Setting up the camera trap
When setting up a camera trap in the field, it is important to have the right field of view. This means that cameras have to be set up at the right height and angle. It is important that field of view is standardised across all camera traps, so capture rates are comparable across space and time (Glen et al. 2013).
To be able to detect foxes, they will have to be set up at the right height. A rule of thumb is that the height of the camera should be similar to the core mass of the animal you want to detect (Meek et al. 2012). It is also important that the camera trap is set up the right angle. Facing downwards is preferred for small animals, but for larger ones outward facing is more often recommended.
When setting up the camera traps, vegetation that can move in the wind nearby the camera trap should be removed. Also, the camera trap should be attached to post, not a tree, as these tend to move in the wind as well. Moving vegetation and trees can cause false triggers, causing the camera to take empty pictures (no animals in it). These take up a lot of memory and increase the time it takes to sort all the pictures afterwards.
False triggers can occur in the morning as the sun rises and starts to warm sunspots and vegetation. False triggers can also occur where the sun shining directly on the face of the camera. To reduce glare, it is a good idea to face the camera southerly.
Most camera traps use passive infrared sensors. This means that the camera will detect heat and motion and take photos when it detects a difference between air temperature and the animal body temperature. Body heat can be masked by background heat on hot days. When ambient temperatures range between 35.7 and 41.7⁰ C, it can become difficult for the camera traps to detect foxes because the difference between body heat and ambient heat is too small. Setting the sensitivity of infrared sensor to high in summer is therefore recommended. Low sensitivity is recommended during cooler winter months.
Detection of camera traps by foxes
Camera traps emit light and sound which can be detected by a range of species. This could affect their behaviour in camera traps surveys. It has been found that foxes can easily hear some of the infra and ultra sounds emitted by camera traps as well as flash illumination and possible infrared flash lights (Meek et al. 2014).
Literature and further reading
(Most information in this blog post is based on “An introduction to camera trapping for wildlife surveys”)
- Glen, A. S., Cockburn, S., Nichols, M., Ekanayake, J., & Warburton, B. (2013). Optimising Camera Traps for Monitoring Small Mammals. PLoS ONE, 8(6), 1–8.

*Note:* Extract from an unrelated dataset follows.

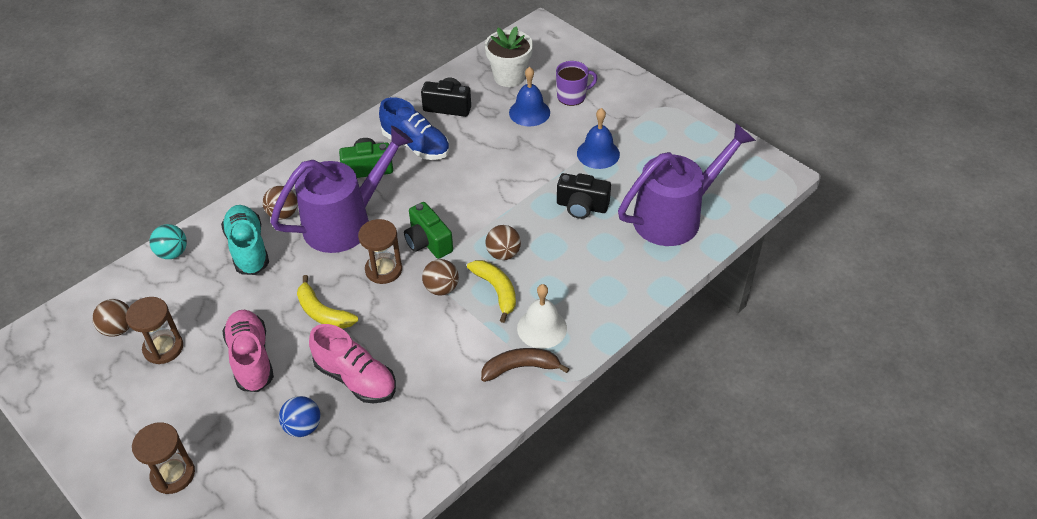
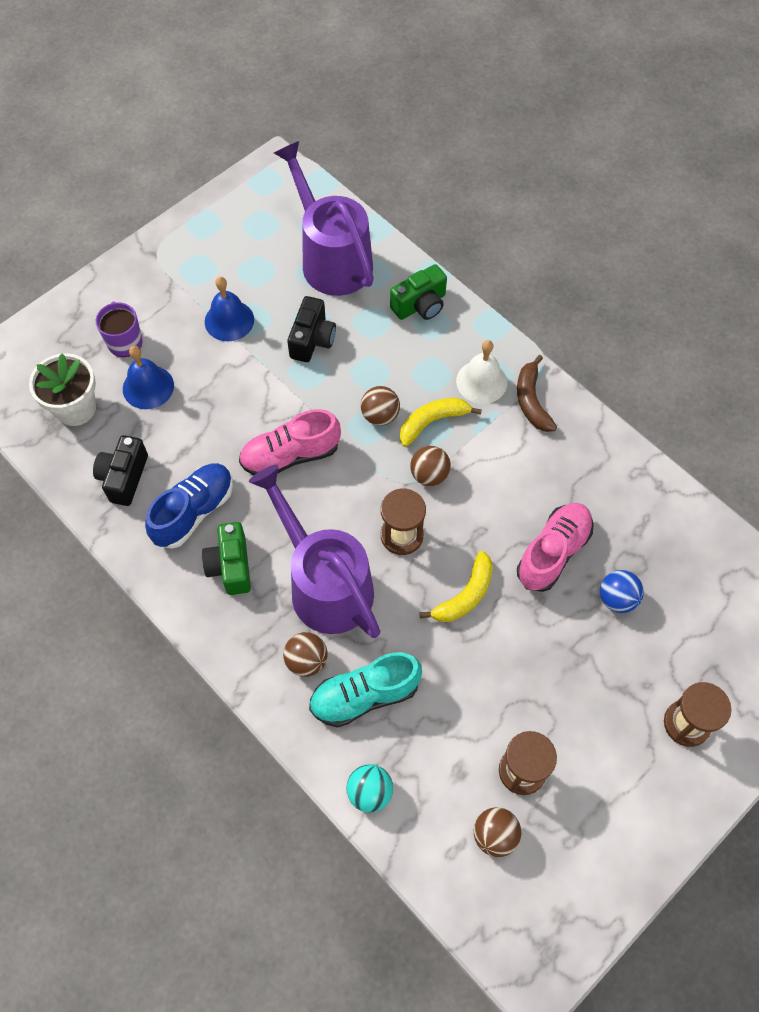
camera: 90 degrees left, 15 degrees up
pink shoe [222,310,274,392] -> pink shoe moved to [239,409,341,476]
green camera [404,202,453,259] -> green camera moved to [390,264,447,320]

- Meek, P., Ballard, G., & Fleming, P. J. S. (2012). An introduction to camera trapping for wildlife surveys in Australia, (p. 94). Invasive Animals Cooperative Research Centre.
- Meek, P. D., Ballard, G.-A., Fleming, P. J. S., Schaefer, M., Williams, W., & Falzon, G. (2014). Camera Traps Can Be Heard and Seen by Animals. PLoS ONE, 9(10), e110832.
- Meek, P., Fleming, P., Ballard, G., Banks, P., Claridge, A., Sanderson, J., & Swann, D. (2014). Camera Trapping: Wildlife Management and Research (p. 392). CSIRO.
- O’Connel, A. F., Nichols, J. D., & Karanth, K. U. (2011). Camera Traps in Animal Ecology: Methods and Analyses. In Camera Traps in Animal Ecology: Methods and Analyses (pp. 27–43).